** Opening RECORDS FOR THIS TASK block **

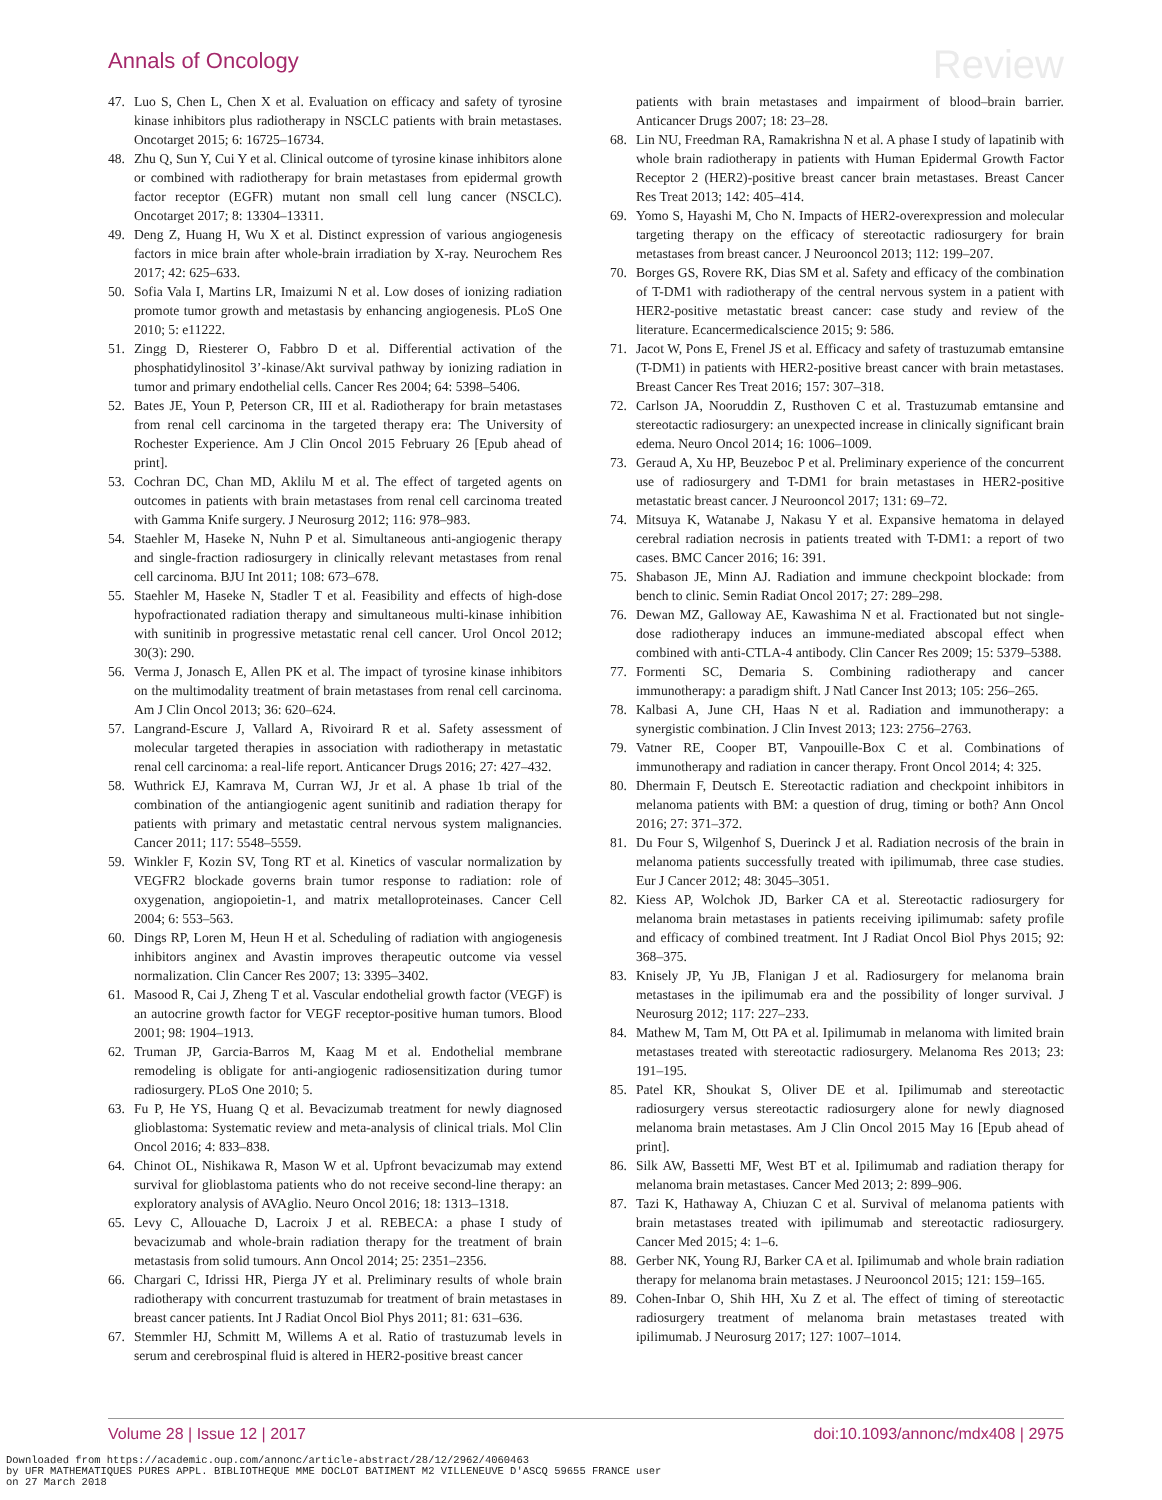Annals of Oncology Review
47. Luo S, Chen L, Chen X et al. Evaluation on efficacy and safety of tyrosine kinase inhibitors plus radiotherapy in NSCLC patients with brain metastases. Oncotarget 2015; 6: 16725–16734.
48. Zhu Q, Sun Y, Cui Y et al. Clinical outcome of tyrosine kinase inhibitors alone or combined with radiotherapy for brain metastases from epidermal growth factor receptor (EGFR) mutant non small cell lung cancer (NSCLC). Oncotarget 2017; 8: 13304–13311.
49. Deng Z, Huang H, Wu X et al. Distinct expression of various angiogenesis factors in mice brain after whole-brain irradiation by X-ray. Neurochem Res 2017; 42: 625–633.
50. Sofia Vala I, Martins LR, Imaizumi N et al. Low doses of ionizing radiation promote tumor growth and metastasis by enhancing angiogenesis. PLoS One 2010; 5: e11222.
51. Zingg D, Riesterer O, Fabbro D et al. Differential activation of the phosphatidylinositol 3’-kinase/Akt survival pathway by ionizing radiation in tumor and primary endothelial cells. Cancer Res 2004; 64: 5398–5406.
52. Bates JE, Youn P, Peterson CR, III et al. Radiotherapy for brain metastases from renal cell carcinoma in the targeted therapy era: The University of Rochester Experience. Am J Clin Oncol 2015 February 26 [Epub ahead of print].
53. Cochran DC, Chan MD, Aklilu M et al. The effect of targeted agents on outcomes in patients with brain metastases from renal cell carcinoma treated with Gamma Knife surgery. J Neurosurg 2012; 116: 978–983.
54. Staehler M, Haseke N, Nuhn P et al. Simultaneous anti-angiogenic therapy and single-fraction radiosurgery in clinically relevant metastases from renal cell carcinoma. BJU Int 2011; 108: 673–678.
55. Staehler M, Haseke N, Stadler T et al. Feasibility and effects of high-dose hypofractionated radiation therapy and simultaneous multi-kinase inhibition with sunitinib in progressive metastatic renal cell cancer. Urol Oncol 2012; 30(3): 290.
56. Verma J, Jonasch E, Allen PK et al. The impact of tyrosine kinase inhibitors on the multimodality treatment of brain metastases from renal cell carcinoma. Am J Clin Oncol 2013; 36: 620–624.
57. Langrand-Escure J, Vallard A, Rivoirard R et al. Safety assessment of molecular targeted therapies in association with radiotherapy in metastatic renal cell carcinoma: a real-life report. Anticancer Drugs 2016; 27: 427–432.
58. Wuthrick EJ, Kamrava M, Curran WJ, Jr et al. A phase 1b trial of the combination of the antiangiogenic agent sunitinib and radiation therapy for patients with primary and metastatic central nervous system malignancies. Cancer 2011; 117: 5548–5559.
59. Winkler F, Kozin SV, Tong RT et al. Kinetics of vascular normalization by VEGFR2 blockade governs brain tumor response to radiation: role of oxygenation, angiopoietin-1, and matrix metalloproteinases. Cancer Cell 2004; 6: 553–563.
60. Dings RP, Loren M, Heun H et al. Scheduling of radiation with angiogenesis inhibitors anginex and Avastin improves therapeutic outcome via vessel normalization. Clin Cancer Res 2007; 13: 3395–3402.
61. Masood R, Cai J, Zheng T et al. Vascular endothelial growth factor (VEGF) is an autocrine growth factor for VEGF receptor-positive human tumors. Blood 2001; 98: 1904–1913.
62. Truman JP, Garcia-Barros M, Kaag M et al. Endothelial membrane remodeling is obligate for anti-angiogenic radiosensitization during tumor radiosurgery. PLoS One 2010; 5.
63. Fu P, He YS, Huang Q et al. Bevacizumab treatment for newly diagnosed glioblastoma: Systematic review and meta-analysis of clinical trials. Mol Clin Oncol 2016; 4: 833–838.
64. Chinot OL, Nishikawa R, Mason W et al. Upfront bevacizumab may extend survival for glioblastoma patients who do not receive second-line therapy: an exploratory analysis of AVAglio. Neuro Oncol 2016; 18: 1313–1318.
65. Levy C, Allouache D, Lacroix J et al. REBECA: a phase I study of bevacizumab and whole-brain radiation therapy for the treatment of brain metastasis from solid tumours. Ann Oncol 2014; 25: 2351–2356.
66. Chargari C, Idrissi HR, Pierga JY et al. Preliminary results of whole brain radiotherapy with concurrent trastuzumab for treatment of brain metastases in breast cancer patients. Int J Radiat Oncol Biol Phys 2011; 81: 631–636.
67. Stemmler HJ, Schmitt M, Willems A et al. Ratio of trastuzumab levels in serum and cerebrospinal fluid is altered in HER2-positive breast cancer
patients with brain metastases and impairment of blood–brain barrier. Anticancer Drugs 2007; 18: 23–28.
68. Lin NU, Freedman RA, Ramakrishna N et al. A phase I study of lapatinib with whole brain radiotherapy in patients with Human Epidermal Growth Factor Receptor 2 (HER2)-positive breast cancer brain metastases. Breast Cancer Res Treat 2013; 142: 405–414.
69. Yomo S, Hayashi M, Cho N. Impacts of HER2-overexpression and molecular targeting therapy on the efficacy of stereotactic radiosurgery for brain metastases from breast cancer. J Neurooncol 2013; 112: 199–207.
70. Borges GS, Rovere RK, Dias SM et al. Safety and efficacy of the combination of T-DM1 with radiotherapy of the central nervous system in a patient with HER2-positive metastatic breast cancer: case study and review of the literature. Ecancermedicalscience 2015; 9: 586.
71. Jacot W, Pons E, Frenel JS et al. Efficacy and safety of trastuzumab emtansine (T-DM1) in patients with HER2-positive breast cancer with brain metastases. Breast Cancer Res Treat 2016; 157: 307–318.
72. Carlson JA, Nooruddin Z, Rusthoven C et al. Trastuzumab emtansine and stereotactic radiosurgery: an unexpected increase in clinically significant brain edema. Neuro Oncol 2014; 16: 1006–1009.
73. Geraud A, Xu HP, Beuzeboc P et al. Preliminary experience of the concurrent use of radiosurgery and T-DM1 for brain metastases in HER2-positive metastatic breast cancer. J Neurooncol 2017; 131: 69–72.
74. Mitsuya K, Watanabe J, Nakasu Y et al. Expansive hematoma in delayed cerebral radiation necrosis in patients treated with T-DM1: a report of two cases. BMC Cancer 2016; 16: 391.
75. Shabason JE, Minn AJ. Radiation and immune checkpoint blockade: from bench to clinic. Semin Radiat Oncol 2017; 27: 289–298.
76. Dewan MZ, Galloway AE, Kawashima N et al. Fractionated but not single-dose radiotherapy induces an immune-mediated abscopal effect when combined with anti-CTLA-4 antibody. Clin Cancer Res 2009; 15: 5379–5388.
77. Formenti SC, Demaria S. Combining radiotherapy and cancer immunotherapy: a paradigm shift. J Natl Cancer Inst 2013; 105: 256–265.
78. Kalbasi A, June CH, Haas N et al. Radiation and immunotherapy: a synergistic combination. J Clin Invest 2013; 123: 2756–2763.
79. Vatner RE, Cooper BT, Vanpouille-Box C et al. Combinations of immunotherapy and radiation in cancer therapy. Front Oncol 2014; 4: 325.
80. Dhermain F, Deutsch E. Stereotactic radiation and checkpoint inhibitors in melanoma patients with BM: a question of drug, timing or both? Ann Oncol 2016; 27: 371–372.
81. Du Four S, Wilgenhof S, Duerinck J et al. Radiation necrosis of the brain in melanoma patients successfully treated with ipilimumab, three case studies. Eur J Cancer 2012; 48: 3045–3051.
82. Kiess AP, Wolchok JD, Barker CA et al. Stereotactic radiosurgery for melanoma brain metastases in patients receiving ipilimumab: safety profile and efficacy of combined treatment. Int J Radiat Oncol Biol Phys 2015; 92: 368–375.
83. Knisely JP, Yu JB, Flanigan J et al. Radiosurgery for melanoma brain metastases in the ipilimumab era and the possibility of longer survival. J Neurosurg 2012; 117: 227–233.
84. Mathew M, Tam M, Ott PA et al. Ipilimumab in melanoma with limited brain metastases treated with stereotactic radiosurgery. Melanoma Res 2013; 23: 191–195.
85. Patel KR, Shoukat S, Oliver DE et al. Ipilimumab and stereotactic radiosurgery versus stereotactic radiosurgery alone for newly diagnosed melanoma brain metastases. Am J Clin Oncol 2015 May 16 [Epub ahead of print].
86. Silk AW, Bassetti MF, West BT et al. Ipilimumab and radiation therapy for melanoma brain metastases. Cancer Med 2013; 2: 899–906.
87. Tazi K, Hathaway A, Chiuzan C et al. Survival of melanoma patients with brain metastases treated with ipilimumab and stereotactic radiosurgery. Cancer Med 2015; 4: 1–6.
88. Gerber NK, Young RJ, Barker CA et al. Ipilimumab and whole brain radiation therapy for melanoma brain metastases. J Neurooncol 2015; 121: 159–165.
89. Cohen-Inbar O, Shih HH, Xu Z et al. The effect of timing of stereotactic radiosurgery treatment of melanoma brain metastases treated with ipilimumab. J Neurosurg 2017; 127: 1007–1014.
Volume 28 | Issue 12 | 2017 doi:10.1093/annonc/mdx408 | 2975
Downloaded from https://academic.oup.com/annonc/article-abstract/28/12/2962/4060463
by UFR MATHEMATIQUES PURES APPL. BIBLIOTHEQUE MME DOCLOT BATIMENT M2 VILLENEUVE D'ASCQ 59655 FRANCE user
on 27 March 2018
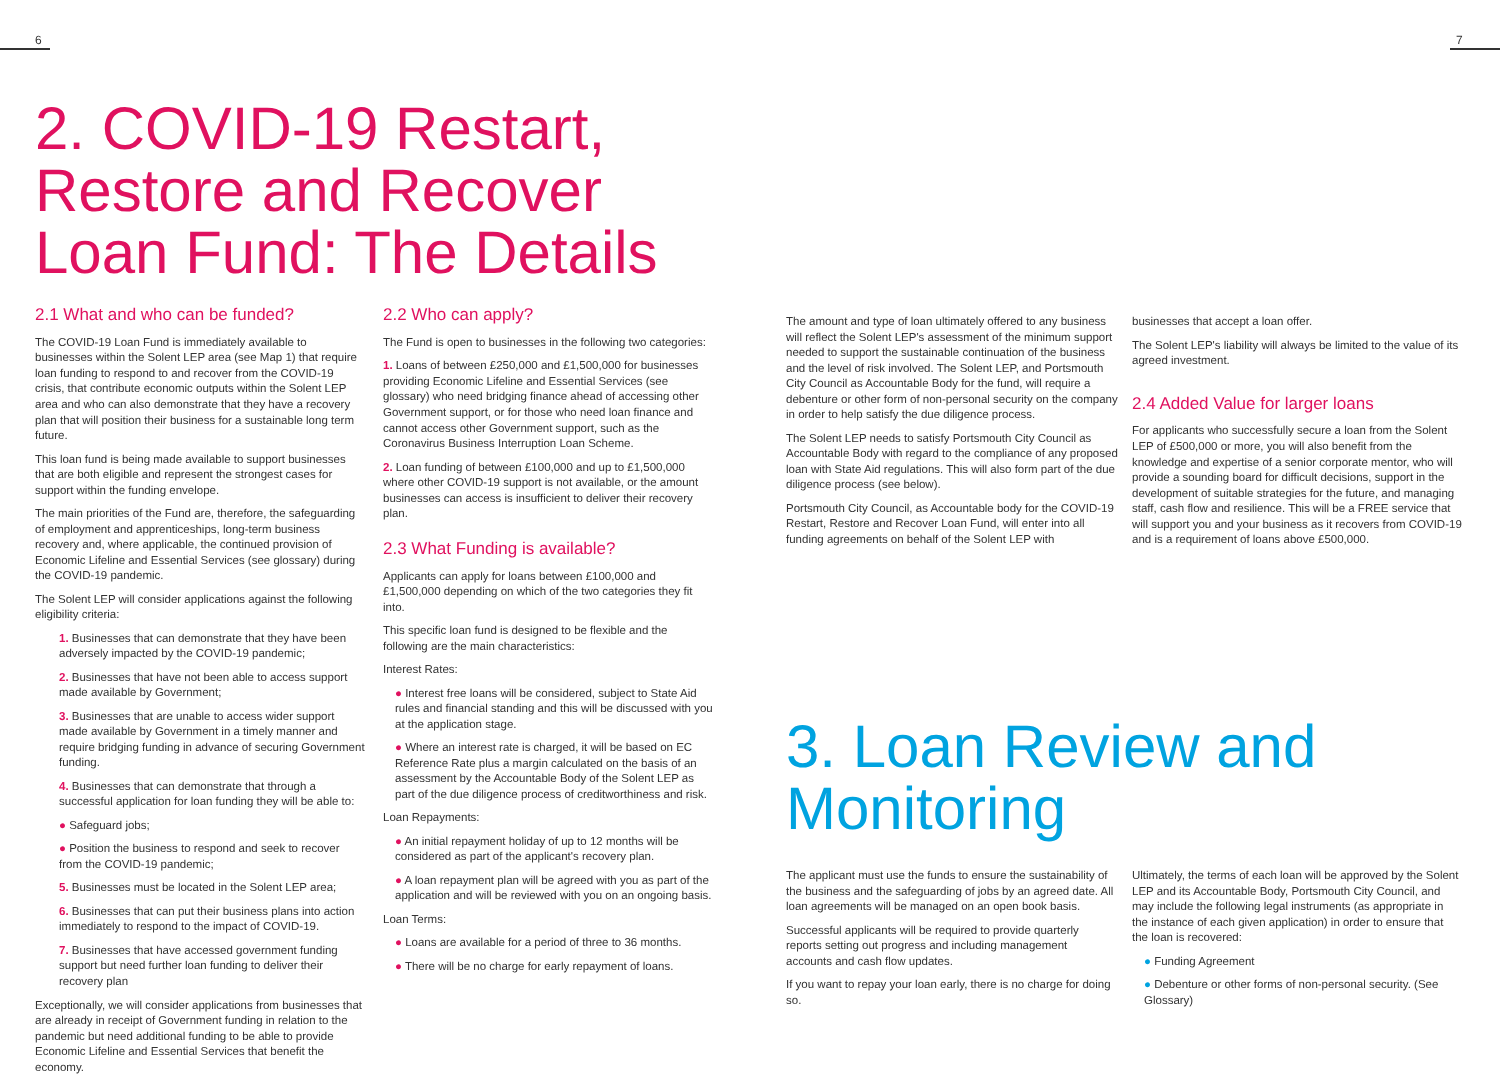6 7
2. COVID-19 Restart, Restore and Recover Loan Fund: The Details
2.1 What and who can be funded?
The COVID-19 Loan Fund is immediately available to businesses within the Solent LEP area (see Map 1) that require loan funding to respond to and recover from the COVID-19 crisis, that contribute economic outputs within the Solent LEP area and who can also demonstrate that they have a recovery plan that will position their business for a sustainable long term future.
This loan fund is being made available to support businesses that are both eligible and represent the strongest cases for support within the funding envelope.
The main priorities of the Fund are, therefore, the safeguarding of employment and apprenticeships, long-term business recovery and, where applicable, the continued provision of Economic Lifeline and Essential Services (see glossary) during the COVID-19 pandemic.
The Solent LEP will consider applications against the following eligibility criteria:
1. Businesses that can demonstrate that they have been adversely impacted by the COVID-19 pandemic;
2. Businesses that have not been able to access support made available by Government;
3. Businesses that are unable to access wider support made available by Government in a timely manner and require bridging funding in advance of securing Government funding.
4. Businesses that can demonstrate that through a successful application for loan funding they will be able to:
● Safeguard jobs;
● Position the business to respond and seek to recover from the COVID-19 pandemic;
5. Businesses must be located in the Solent LEP area;
6. Businesses that can put their business plans into action immediately to respond to the impact of COVID-19.
7. Businesses that have accessed government funding support but need further loan funding to deliver their recovery plan
Exceptionally, we will consider applications from businesses that are already in receipt of Government funding in relation to the pandemic but need additional funding to be able to provide Economic Lifeline and Essential Services that benefit the economy.
2.2 Who can apply?
The Fund is open to businesses in the following two categories:
1. Loans of between £250,000 and £1,500,000 for businesses providing Economic Lifeline and Essential Services (see glossary) who need bridging finance ahead of accessing other Government support, or for those who need loan finance and cannot access other Government support, such as the Coronavirus Business Interruption Loan Scheme.
2. Loan funding of between £100,000 and up to £1,500,000 where other COVID-19 support is not available, or the amount businesses can access is insufficient to deliver their recovery plan.
2.3 What Funding is available?
Applicants can apply for loans between £100,000 and £1,500,000 depending on which of the two categories they fit into.
This specific loan fund is designed to be flexible and the following are the main characteristics:
Interest Rates:
● Interest free loans will be considered, subject to State Aid rules and financial standing and this will be discussed with you at the application stage.
● Where an interest rate is charged, it will be based on EC Reference Rate plus a margin calculated on the basis of an assessment by the Accountable Body of the Solent LEP as part of the due diligence process of creditworthiness and risk.
Loan Repayments:
● An initial repayment holiday of up to 12 months will be considered as part of the applicant's recovery plan.
● A loan repayment plan will be agreed with you as part of the application and will be reviewed with you on an ongoing basis.
Loan Terms:
● Loans are available for a period of three to 36 months.
● There will be no charge for early repayment of loans.
The amount and type of loan ultimately offered to any business will reflect the Solent LEP's assessment of the minimum support needed to support the sustainable continuation of the business and the level of risk involved. The Solent LEP, and Portsmouth City Council as Accountable Body for the fund, will require a debenture or other form of non-personal security on the company in order to help satisfy the due diligence process.
The Solent LEP needs to satisfy Portsmouth City Council as Accountable Body with regard to the compliance of any proposed loan with State Aid regulations. This will also form part of the due diligence process (see below).
Portsmouth City Council, as Accountable body for the COVID-19 Restart, Restore and Recover Loan Fund, will enter into all funding agreements on behalf of the Solent LEP with
businesses that accept a loan offer.
The Solent LEP's liability will always be limited to the value of its agreed investment.
2.4 Added Value for larger loans
For applicants who successfully secure a loan from the Solent LEP of £500,000 or more, you will also benefit from the knowledge and expertise of a senior corporate mentor, who will provide a sounding board for difficult decisions, support in the development of suitable strategies for the future, and managing staff, cash flow and resilience. This will be a FREE service that will support you and your business as it recovers from COVID-19 and is a requirement of loans above £500,000.
3. Loan Review and Monitoring
The applicant must use the funds to ensure the sustainability of the business and the safeguarding of jobs by an agreed date. All loan agreements will be managed on an open book basis.
Successful applicants will be required to provide quarterly reports setting out progress and including management accounts and cash flow updates.
If you want to repay your loan early, there is no charge for doing so.
Ultimately, the terms of each loan will be approved by the Solent LEP and its Accountable Body, Portsmouth City Council, and may include the following legal instruments (as appropriate in the instance of each given application) in order to ensure that the loan is recovered:
● Funding Agreement
● Debenture or other forms of non-personal security. (See Glossary)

** Closing RECORDS FOR THIS TASK block **

• _BRIEF_
Could you return exactly the stretch of the data above that starts at the line with "58. Wuthrick EJ, Kamrava" and ends at the line with "59. Winkler F, Kozin", both lines included?

• _OUTPUT BELOW_
58. Wuthrick EJ, Kamrava M, Curran WJ, Jr et al. A phase 1b trial of the combination of the antiangiogenic agent sunitinib and radiation therapy for patients with primary and metastatic central nervous system malignancies. Cancer 2011; 117: 5548–5559.
59. Winkler F, Kozin SV, Tong RT et al. Kinetics of vascular normalization by VEGFR2 blockade governs brain tumor response to radiation: role of oxygenation, angiopoietin-1, and matrix metalloproteinases. Cancer Cell 2004; 6: 553–563.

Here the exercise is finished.